You say that like it's a comfort. Postgres is a powerful, complex, and glorious database. In the hands of a seasoned DBA, it's a scalpel. In the hands of a startup that just read your blog post, it's a rusty, gas-powered chainsaw with no safety guard. They'll be enabling extensions that haven't been updated since 2017, writing plpgsql functions that are just screaming for a SQL injection, and using pg_cron to run a script that accidentally DROPs the auth.users table every Tuesday.

Let's talk about the "magic" of it all. The auto-generated APIs. Supabase sees a table, and poof, you have a RESTful endpoint for it. Every column, every table, suddenly exposed to the world, protected only by that RLS policy you probably forgot to write. Every new feature you add to your "platform" is a new set of endpoints, a new expansion of the attack surface. It's not a feature, it's a CVE buffet, and everyone's invited.

I can just see the SOC 2 audit now. Auditor: "So, can you show me the physical access controls for the server hosting Customer X's data?" You: "Uhh, I can send you a link to Supabase's security page?" Auditor: "And your data segregation controls? How do you guarantee that a process from Tenant A cannot access memory or resources from Tenant B?" You: "...Row Level Security?" Auditor: (Takes a long, slow sip of cold coffee and quietly closes their laptop)

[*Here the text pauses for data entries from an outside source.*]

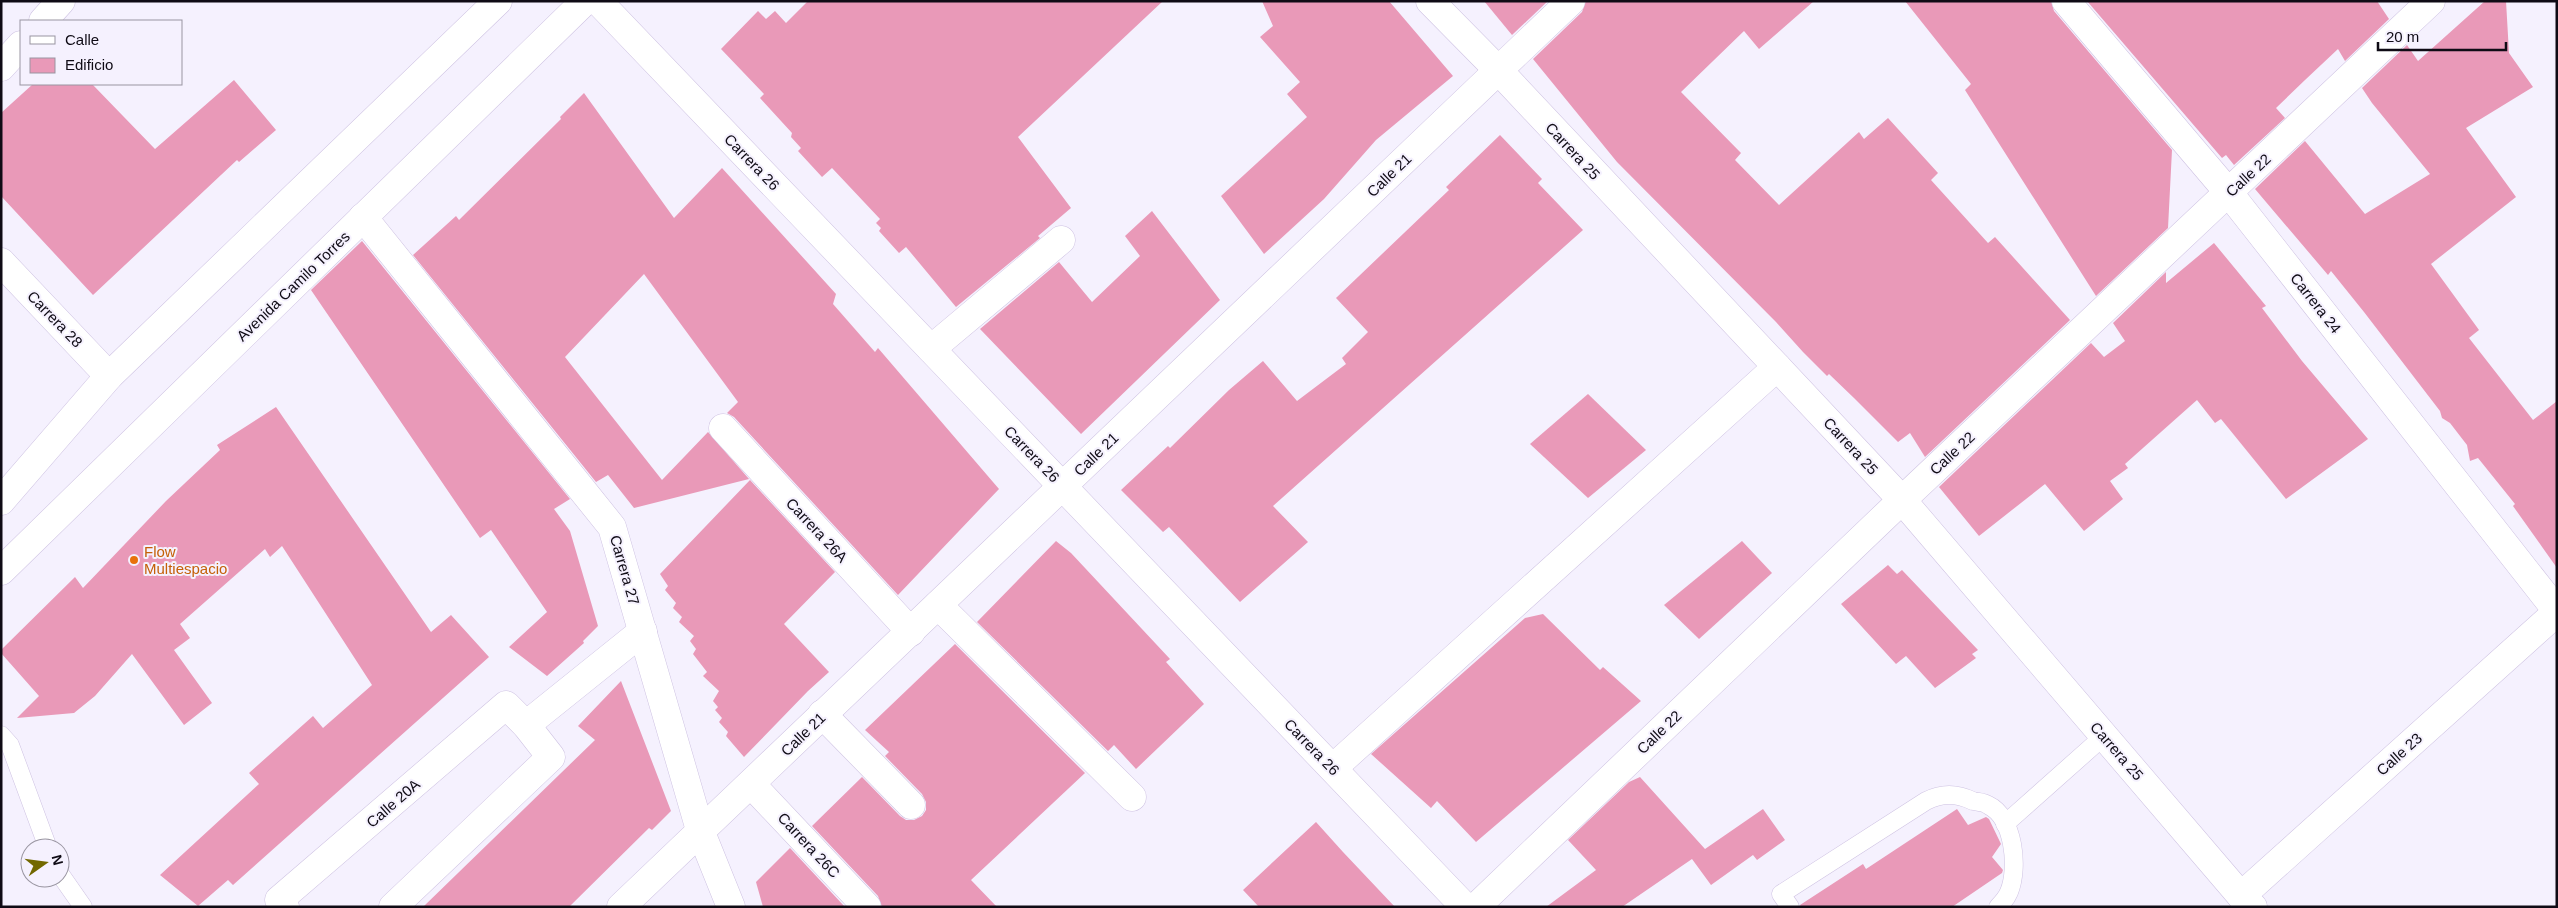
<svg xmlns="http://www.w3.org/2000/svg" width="2558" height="908" font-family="Arial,sans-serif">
	<rect width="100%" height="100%" fill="#f5f1fe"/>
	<g fill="#e999b8">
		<polygon points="808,1 1163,1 1018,137 1071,208 1038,236 1040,238 956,307 906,247 899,253 879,231 881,228 876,223 880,219 832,168 822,177 798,151 801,148 791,137 792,133 760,98 764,94 721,49 758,11 766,19 775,11 786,23"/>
		<polygon points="1262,1 1389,1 1453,76 1376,140 1324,199 1264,254 1221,196 1307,117 1287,94 1300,82 1260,37 1273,26"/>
		<polygon points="1484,1 1548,1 1512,35"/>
		<polygon points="1586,1 1814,1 1759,49 1744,31 1681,92 1741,153 1735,160 1779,205 1859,132 1864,139 1888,118 1938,173 1931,180 1988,243 1995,237 2070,320 1925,457 1910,433 1898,442 1854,398 1829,374 1827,376 1803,352 1776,322 1617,162 1533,59 1582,12"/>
		<polygon points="1905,1 2051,1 2054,11 2172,150 2168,228 2096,296 1965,90 1971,84"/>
		<polygon points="2087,1 2377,1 2389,19 2345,61 2338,49 2305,80 2276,108 2285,118 2234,165 2226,155 2222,158"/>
		<polygon points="2485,1 2506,1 2509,53 2533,87 2466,128 2516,197 2431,264 2479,330 2469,338 2533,420 2557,401 2557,568 2513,506 2515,504 2478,458 2470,461 2467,445 2450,423 2442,418 2440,411 2364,312 2331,271 2328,275 2255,189 2305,141 2365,214 2430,174 2372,103 2362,88 2407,45 2418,61"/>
		<polygon points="234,80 276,130 239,162 237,160 93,295 1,196 1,113 33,84 92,84 155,149"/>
		<polygon points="584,93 674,218 722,168 836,294 833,304 875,352 878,348 999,489 898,595 734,417 727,413 738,402 644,274 565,357 662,480 708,432 749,479 634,508 608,475 596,482 413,255 456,216 459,220 561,119 560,117"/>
		<polygon points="1500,135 1542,179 1538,183 1583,230 1273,506 1308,542 1240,602 1169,527 1163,532 1121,490 1168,446 1170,448 1229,390 1263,361 1297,401 1346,364 1342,358 1368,332 1336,298 1449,190 1446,187"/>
		<polygon points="1152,211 1220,300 1081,434 980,329 1059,262 1092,302 1140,256 1125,236"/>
		<polygon points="362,241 570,499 554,509 570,531 598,626 583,641 584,643 547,676 509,647 547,612 491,530 480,538 311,290"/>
		<polygon points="2214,243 2266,306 2262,308 2302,361 2368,439 2286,499 2221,419 2215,423 2197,400 2125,464 2128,468 2110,481 2123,499 2084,531 2045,484 1979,536 1939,487 2091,343 2104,357 2125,341 2113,323 2166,272 2166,283"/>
		<polygon points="1588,394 1646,450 1588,498 1530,444"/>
		<polygon points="276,407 431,632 451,615 489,657 233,885 228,880 198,906 160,875 259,784 249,773 313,716 323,728 372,685 282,546 270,557 265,549 180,624 190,638 174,650 212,703 184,725 132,654 95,696 74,713 17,718 39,696 1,653 1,650 75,577 83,588 166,501 220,450 217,445"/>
		<polygon points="750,480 835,572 784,624 829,672 808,691 744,757 726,736 728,732 719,722 722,718 715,710 718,707 713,701 719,691 703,676 707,672 693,654 696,649 690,641 694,636 679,622 682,617 673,608 676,603 665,590 668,586 660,574"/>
		<polygon points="1056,541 1071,553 1170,659 1166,662 1204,704 1136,769 1114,745 1108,751 977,622"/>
		<polygon points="1742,541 1772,573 1699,639 1664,605"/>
		<polygon points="1888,565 1897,574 1902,570 1978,650 1972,654 1976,658 1935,688 1906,656 1896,664 1841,604"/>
		<polygon points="1543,614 1600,670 1603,667 1641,701 1476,842 1437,801 1431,808 1371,754 1525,618"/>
		<polygon points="955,644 1085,773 971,880 997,907 882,907 878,896 812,826 862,777 900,816 906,820 914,820 922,816 926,810 926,802 922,794 885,756 889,752 865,730"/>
		<polygon points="621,681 671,811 652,830 649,828 569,907 423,907 595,740 578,726"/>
		<polygon points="1640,777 1705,849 1763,809 1785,840 1757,860 1753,855 1711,885 1692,859 1622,907 1546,907 1596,870 1568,840 1629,782"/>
		<polygon points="1957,809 1968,825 1986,817 1989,819 2001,844 1992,857 2003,870 2002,873 1952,907 1801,907 1800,905 1863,864 1866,869"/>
		<polygon points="1316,822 1343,852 1395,907 1259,907 1243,890"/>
		<polygon points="790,848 845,907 763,907 756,882"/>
	</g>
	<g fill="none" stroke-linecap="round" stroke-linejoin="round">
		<defs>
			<g id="lane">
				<polyline points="1,735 10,745 48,848"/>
				<polyline points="2005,824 2104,736"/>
				<polyline points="60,874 83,907"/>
				<path d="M 1790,907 L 1781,894 L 1926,801 C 1942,793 1956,793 1973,801 C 1978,802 1984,802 1988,805 C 2014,817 2019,868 2009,892 C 2007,897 2002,903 1998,907"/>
			</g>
			<g id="street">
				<polyline points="598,1 1465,907"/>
				<polyline points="1430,1 1499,71 1902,500 2241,896 2253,907"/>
				<polyline points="2066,1 2229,193 2557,611"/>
				<polyline points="43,21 61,1"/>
				<polyline points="1,67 21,45"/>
				<polyline points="363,217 612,527 700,830 731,907"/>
				<polyline points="1,262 109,376"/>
				<polyline points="931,349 1061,240"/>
				<polyline points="723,428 911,632"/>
				<polyline points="938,605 1132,797"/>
				<polyline points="822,714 911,805"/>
				<polyline points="526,725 643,631"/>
				<polyline points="1333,768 1777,367"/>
				<polyline points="751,784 867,907"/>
				<polyline points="2241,896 2557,612"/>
				<polyline points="285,907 279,900 506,705 526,725 551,757 393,907"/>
				<polyline points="621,907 1571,1"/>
				<polyline points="1476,907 1902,500 2431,1"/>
			</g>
			<g id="primary">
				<polyline points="1,501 109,376 498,1"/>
				<polyline points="1,571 585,1"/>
			</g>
		</defs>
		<use href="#lane" stroke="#cec2e2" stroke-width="19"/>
		<use href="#street" stroke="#cec2e2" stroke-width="29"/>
		<use href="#primary" stroke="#cec2e2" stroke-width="29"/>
		<use href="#lane" stroke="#fff" stroke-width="18"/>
		<use href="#street" stroke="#fff" stroke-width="28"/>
		<use href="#primary" stroke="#fff" stroke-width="28"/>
	</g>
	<circle fill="#e8710a" stroke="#f5f1fe" stroke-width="2" cx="134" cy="560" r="5"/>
	<g text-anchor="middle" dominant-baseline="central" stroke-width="4" stroke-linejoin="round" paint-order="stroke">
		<g font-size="15" fill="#0f0b15" stroke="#f5f1fe">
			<text transform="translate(1573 151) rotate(47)">Carrera 25</text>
			<text transform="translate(752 162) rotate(46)">Carrera 26</text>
			<text transform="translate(1389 175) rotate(-44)">Calle 21</text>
			<text transform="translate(2248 175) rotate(-43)">Calle 22</text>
			<text transform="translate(293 286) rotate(-44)">Avenida Camilo Torres</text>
			<text transform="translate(2316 303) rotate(52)">Carrera 24</text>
			<text transform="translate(55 319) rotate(46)">Carrera 28</text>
			<text transform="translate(1851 446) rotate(47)">Carrera 25</text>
			<text transform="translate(1952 453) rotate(-43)">Calle 22</text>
			<text transform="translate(1032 454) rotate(46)">Carrera 26</text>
			<text transform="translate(1096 454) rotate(-44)">Calle 21</text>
			<text transform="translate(817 530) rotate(47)">Carrera 26A</text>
			<text transform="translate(625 570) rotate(74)">Carrera 27</text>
			<text transform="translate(1659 732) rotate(-44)">Calle 22</text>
			<text transform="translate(803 734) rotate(-44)">Calle 21</text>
			<text transform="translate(1312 747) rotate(46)">Carrera 26</text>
			<text transform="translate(2117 751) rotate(49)">Carrera 25</text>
			<text transform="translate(2399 754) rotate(-42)">Calle 23</text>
			<text transform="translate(393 803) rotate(-41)">Calle 20A</text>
			<text transform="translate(809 845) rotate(47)">Carrera 26C</text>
		</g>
		<g font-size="15" fill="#c56008" stroke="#f5f1fe" text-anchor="start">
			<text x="144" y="551">Flow<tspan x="144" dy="17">Multiespacio</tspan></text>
		</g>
	</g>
	<rect width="2558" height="908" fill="none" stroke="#0f0b15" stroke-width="5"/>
	<rect x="20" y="20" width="162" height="65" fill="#f5f1fe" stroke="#9995a1"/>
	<rect x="30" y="36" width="25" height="8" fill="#ffffff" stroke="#9995a1"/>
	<text x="65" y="45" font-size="15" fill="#0f0b15">Calle</text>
	<rect x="30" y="58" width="25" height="15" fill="#e999b8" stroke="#9995a1"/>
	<text x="65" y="70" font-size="15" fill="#0f0b15">Edificio</text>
	<g transform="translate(45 863) rotate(76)"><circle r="24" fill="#f5f1fe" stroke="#9995a1"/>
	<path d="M0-4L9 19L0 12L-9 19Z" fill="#726800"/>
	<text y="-8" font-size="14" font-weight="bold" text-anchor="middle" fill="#0f0b15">N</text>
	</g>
	<path d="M2378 42v8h128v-8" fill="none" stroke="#0f0b15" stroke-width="2.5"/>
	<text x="2386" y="42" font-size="15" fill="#0f0b15" stroke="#f5f1fe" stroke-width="4" paint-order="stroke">20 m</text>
</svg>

You're not building a business; you're building a shared responsibility model nightmare where you've accepted all the responsibility and have none of the control. You're on the hook for GDPR, CCPA, maybe even HIPAA, and your entire infrastructure is a black box that you pay for monthly. Good luck explaining that to the regulators.

Honestly, this whole trend... treating databases like they're just disposable JSON buckets with a bit of SQL sprinkled on top. It's why I'm so tired. You've abstracted away the difficulty, and with it, you've abstracted away the understanding of the risk. So go on, build your platform on a platform. I'll be here, waiting for the inevitable post-mortem on Hacker News. I'll even bring the popcorn.